In sintesi, quest’ultimo chiedeva il commiato dal disegno e dall’ornato classici in favore dell’approdo alle nuove prospettive dell’estetica moderna, dell’arte al passo coi tempi, l’arte industriale.

Spinelli no, era per il “Bello”, voleva “svegliare in qualche giovane privilegiato dalla natura la sacra scintilla del genio artistico”.

A Somma che interpreta la pittura classica come istanza necessariamente da rivedere, Spinelli oppone il valore della figura, la figura dell’uomo, la più bella “tra le cose create”. Ma Somma torna all’attacco.

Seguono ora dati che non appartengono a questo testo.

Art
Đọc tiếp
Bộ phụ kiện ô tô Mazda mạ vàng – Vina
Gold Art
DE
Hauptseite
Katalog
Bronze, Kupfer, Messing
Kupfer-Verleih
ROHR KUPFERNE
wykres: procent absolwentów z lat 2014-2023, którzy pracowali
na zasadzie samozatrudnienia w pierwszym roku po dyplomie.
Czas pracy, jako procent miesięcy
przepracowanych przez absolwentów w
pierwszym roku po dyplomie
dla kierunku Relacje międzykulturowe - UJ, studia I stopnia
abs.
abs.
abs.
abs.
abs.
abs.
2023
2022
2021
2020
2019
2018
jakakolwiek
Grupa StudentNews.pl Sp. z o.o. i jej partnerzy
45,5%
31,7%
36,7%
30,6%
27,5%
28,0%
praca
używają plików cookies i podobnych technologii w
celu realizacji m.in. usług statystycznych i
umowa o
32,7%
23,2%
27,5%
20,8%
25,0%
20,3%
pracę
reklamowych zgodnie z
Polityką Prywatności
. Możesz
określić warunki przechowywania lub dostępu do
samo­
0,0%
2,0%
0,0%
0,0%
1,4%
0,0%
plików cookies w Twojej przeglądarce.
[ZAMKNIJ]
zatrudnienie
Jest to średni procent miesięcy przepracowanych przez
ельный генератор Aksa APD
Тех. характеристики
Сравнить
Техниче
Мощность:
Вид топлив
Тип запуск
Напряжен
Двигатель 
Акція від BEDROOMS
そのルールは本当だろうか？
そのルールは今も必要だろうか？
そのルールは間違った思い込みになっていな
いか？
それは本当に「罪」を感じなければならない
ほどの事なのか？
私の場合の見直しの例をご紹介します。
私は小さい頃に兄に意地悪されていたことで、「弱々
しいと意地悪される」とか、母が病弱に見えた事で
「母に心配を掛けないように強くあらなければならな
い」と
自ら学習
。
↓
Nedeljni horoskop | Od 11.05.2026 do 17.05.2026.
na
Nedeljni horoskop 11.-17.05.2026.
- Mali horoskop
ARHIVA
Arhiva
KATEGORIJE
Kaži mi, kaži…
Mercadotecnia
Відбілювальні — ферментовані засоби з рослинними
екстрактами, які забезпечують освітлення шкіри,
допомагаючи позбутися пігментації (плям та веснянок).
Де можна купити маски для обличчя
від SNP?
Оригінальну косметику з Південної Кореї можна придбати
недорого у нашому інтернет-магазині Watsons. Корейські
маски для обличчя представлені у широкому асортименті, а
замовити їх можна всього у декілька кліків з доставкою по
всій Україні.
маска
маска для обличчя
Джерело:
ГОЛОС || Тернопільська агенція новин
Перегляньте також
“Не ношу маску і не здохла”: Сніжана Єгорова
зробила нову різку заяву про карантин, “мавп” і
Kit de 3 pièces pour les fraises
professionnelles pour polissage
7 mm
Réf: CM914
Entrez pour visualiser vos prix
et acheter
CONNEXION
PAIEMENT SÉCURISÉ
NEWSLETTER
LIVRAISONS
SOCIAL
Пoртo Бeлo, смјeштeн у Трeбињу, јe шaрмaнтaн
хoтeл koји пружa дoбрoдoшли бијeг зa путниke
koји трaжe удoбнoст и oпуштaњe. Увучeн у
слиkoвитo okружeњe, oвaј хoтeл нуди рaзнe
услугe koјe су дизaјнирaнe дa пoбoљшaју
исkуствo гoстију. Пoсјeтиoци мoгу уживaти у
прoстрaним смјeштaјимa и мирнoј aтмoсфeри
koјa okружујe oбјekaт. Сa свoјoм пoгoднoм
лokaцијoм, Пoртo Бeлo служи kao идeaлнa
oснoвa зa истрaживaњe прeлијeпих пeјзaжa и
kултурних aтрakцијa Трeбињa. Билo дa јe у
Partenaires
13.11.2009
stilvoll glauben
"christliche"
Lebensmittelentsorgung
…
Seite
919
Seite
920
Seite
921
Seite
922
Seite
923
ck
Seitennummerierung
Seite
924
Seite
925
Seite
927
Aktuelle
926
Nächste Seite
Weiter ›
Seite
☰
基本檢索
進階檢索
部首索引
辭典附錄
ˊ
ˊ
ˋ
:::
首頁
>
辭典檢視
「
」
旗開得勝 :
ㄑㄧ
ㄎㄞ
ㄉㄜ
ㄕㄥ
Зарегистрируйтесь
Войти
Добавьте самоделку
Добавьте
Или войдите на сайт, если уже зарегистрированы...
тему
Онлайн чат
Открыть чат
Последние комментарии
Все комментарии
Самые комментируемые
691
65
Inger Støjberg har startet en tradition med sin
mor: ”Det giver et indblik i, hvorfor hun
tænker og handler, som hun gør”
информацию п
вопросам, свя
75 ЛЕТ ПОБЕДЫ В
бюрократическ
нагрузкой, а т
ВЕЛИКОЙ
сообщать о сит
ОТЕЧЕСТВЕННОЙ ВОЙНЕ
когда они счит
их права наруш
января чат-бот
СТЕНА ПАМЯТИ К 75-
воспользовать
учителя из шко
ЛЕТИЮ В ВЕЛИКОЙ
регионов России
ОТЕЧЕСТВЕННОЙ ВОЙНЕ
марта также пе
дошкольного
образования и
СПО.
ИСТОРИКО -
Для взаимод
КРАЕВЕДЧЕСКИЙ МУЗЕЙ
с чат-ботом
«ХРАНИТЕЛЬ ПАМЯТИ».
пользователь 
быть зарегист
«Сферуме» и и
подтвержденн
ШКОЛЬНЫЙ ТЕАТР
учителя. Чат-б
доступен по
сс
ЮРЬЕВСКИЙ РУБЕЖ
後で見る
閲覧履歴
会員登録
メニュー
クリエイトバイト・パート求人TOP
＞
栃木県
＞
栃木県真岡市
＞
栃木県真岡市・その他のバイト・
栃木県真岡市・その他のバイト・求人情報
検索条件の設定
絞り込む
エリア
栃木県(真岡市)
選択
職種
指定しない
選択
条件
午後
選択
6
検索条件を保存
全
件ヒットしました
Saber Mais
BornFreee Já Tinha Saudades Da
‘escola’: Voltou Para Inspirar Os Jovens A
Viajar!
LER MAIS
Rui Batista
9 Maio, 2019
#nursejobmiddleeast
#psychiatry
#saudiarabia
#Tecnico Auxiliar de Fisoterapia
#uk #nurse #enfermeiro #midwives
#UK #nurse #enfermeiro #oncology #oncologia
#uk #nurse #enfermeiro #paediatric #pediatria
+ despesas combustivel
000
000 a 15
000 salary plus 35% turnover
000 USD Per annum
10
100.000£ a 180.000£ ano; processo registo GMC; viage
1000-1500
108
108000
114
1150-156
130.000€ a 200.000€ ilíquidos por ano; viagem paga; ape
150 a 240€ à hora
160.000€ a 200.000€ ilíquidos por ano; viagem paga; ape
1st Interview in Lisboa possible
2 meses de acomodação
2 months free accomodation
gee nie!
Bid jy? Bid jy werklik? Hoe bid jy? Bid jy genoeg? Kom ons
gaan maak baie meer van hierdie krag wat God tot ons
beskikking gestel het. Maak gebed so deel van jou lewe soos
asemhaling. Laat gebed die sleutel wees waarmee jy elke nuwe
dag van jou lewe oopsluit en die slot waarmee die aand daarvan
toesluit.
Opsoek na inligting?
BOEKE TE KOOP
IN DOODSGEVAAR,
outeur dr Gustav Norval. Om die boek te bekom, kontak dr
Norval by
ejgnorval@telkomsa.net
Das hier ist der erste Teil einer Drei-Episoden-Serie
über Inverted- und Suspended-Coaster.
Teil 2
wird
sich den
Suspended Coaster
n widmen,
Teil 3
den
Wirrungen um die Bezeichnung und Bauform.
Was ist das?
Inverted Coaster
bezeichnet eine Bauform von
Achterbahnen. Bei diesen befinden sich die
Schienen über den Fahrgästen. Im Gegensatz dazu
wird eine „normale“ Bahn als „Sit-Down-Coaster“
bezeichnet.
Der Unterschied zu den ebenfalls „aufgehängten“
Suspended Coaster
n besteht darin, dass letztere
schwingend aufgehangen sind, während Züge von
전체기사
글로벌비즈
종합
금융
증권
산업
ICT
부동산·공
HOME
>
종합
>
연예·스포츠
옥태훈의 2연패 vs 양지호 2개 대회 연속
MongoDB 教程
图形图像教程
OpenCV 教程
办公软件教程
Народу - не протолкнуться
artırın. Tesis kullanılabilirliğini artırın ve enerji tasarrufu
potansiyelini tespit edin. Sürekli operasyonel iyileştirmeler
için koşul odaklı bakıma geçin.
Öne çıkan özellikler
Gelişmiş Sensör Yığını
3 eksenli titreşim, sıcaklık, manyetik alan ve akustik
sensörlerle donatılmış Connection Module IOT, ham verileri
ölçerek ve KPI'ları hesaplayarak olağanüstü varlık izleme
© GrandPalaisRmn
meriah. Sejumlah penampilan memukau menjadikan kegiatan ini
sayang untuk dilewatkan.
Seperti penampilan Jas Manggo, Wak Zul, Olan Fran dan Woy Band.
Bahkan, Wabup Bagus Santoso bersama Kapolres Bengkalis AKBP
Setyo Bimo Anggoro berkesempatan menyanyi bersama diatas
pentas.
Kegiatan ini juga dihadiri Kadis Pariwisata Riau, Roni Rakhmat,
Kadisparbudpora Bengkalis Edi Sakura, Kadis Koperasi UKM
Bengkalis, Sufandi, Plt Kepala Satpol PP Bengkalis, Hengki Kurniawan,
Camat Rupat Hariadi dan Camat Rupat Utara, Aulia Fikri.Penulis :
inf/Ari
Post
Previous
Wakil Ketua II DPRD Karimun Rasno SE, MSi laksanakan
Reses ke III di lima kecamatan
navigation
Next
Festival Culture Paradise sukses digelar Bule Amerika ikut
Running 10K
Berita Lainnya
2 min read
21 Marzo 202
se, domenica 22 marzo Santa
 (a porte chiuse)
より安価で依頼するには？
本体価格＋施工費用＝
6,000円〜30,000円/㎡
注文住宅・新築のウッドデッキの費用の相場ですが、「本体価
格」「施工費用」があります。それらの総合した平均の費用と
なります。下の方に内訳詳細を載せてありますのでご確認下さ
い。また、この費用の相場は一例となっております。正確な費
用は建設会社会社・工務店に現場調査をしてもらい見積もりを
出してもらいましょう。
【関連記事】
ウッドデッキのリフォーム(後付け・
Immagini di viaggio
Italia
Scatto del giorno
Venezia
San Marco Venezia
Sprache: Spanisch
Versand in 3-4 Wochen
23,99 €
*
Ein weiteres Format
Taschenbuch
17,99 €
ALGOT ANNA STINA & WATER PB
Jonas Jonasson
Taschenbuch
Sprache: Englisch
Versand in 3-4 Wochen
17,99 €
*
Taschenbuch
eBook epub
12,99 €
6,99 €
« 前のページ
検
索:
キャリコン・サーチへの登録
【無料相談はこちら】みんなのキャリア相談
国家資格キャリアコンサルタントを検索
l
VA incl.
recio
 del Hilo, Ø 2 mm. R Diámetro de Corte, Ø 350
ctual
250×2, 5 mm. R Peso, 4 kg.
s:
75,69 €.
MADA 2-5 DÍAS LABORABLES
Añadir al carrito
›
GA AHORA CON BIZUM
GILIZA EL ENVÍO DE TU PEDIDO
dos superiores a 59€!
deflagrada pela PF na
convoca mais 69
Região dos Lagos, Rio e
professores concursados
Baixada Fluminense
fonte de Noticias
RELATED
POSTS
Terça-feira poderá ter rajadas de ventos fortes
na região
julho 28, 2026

Nel 1883 pubblica un vero e proprio trattato ideologico sull’arte: “L’arte industriale. Poche parole dette al prof. Spinelli”.

E così, seppur tra attacchi al limite del pettegolezzo (si allude al ruolo della donna nella scuola e nel mondo artistico), si mette in evidenza un Somma, per così dire, più riformista dello Spinelli, accusato di non credere alle “nuove riforme che si vanno di giorno in giorno attuando”.

L’arte moderna – spiega Somma – “stante l’evoluzione delle società civili”, deve “stringersi in amplesso fecondo con le industrie”. L’arte di ogni tempo non è altro che “la estrinsecazione plastica” dei contenuti sociali delle varie epoche.

“Non è il nostro secolo feudale o religioso, ma eminentemente positivista sociale”, scrive ancora Somma, con attenzione anche ai corsivi.

E “feudale”, “religioso”, “positivista sociale” sono scritti in corsivo.

La scuola bitontina doveva così formare i ragazzi anche all’arte manuale, al lavoro di artigiano.

Nell’opera “L’arte applicata all’industria e la scuola di disegno per gli artigiani”, del 1905, Somma concluderà che le scuole pugliesi di disegno, non avendo “smesso il gusto d’un secolo fa nelle classi operaie”, per colpa di direttori “sapienti accademici” o “signori medievali”, avrebbero dovuto provvedere “al riordinamento delle scuole per gli operai, mettendole sulla nuova via reclamata dal progresso de’ nostri tempi”.

Ecco le parole e i pensieri di Somma.

I fatti andarono anche in altra direzione. L’artista seppe adattarsi alle committenze con opere come il telone del miracolo della Vergine, quadro del 1914 restaurato negli anni 40 da Raffaele Catucci.

Degli omaggi in pittura ai santi abbiamo già scritto.

Tra l’altro quando, nel 1907 (centodieci anni fa), morirà Spinelli, Somma gli dedicherà la pergamena commemorativa, rendendo doveroso omaggio. Gennaro Somma fu un uomo cosciente della sua eventuale fallibilità.

Nel citato scritto del 1883, riecheggiando una frase del Settembrini, ricordò che “nel mondo niente si perde: e nell’Arte anche gli errori servono a qualcosa”. Somma, artista da riscoprire, morirà nel dicembre del 1938.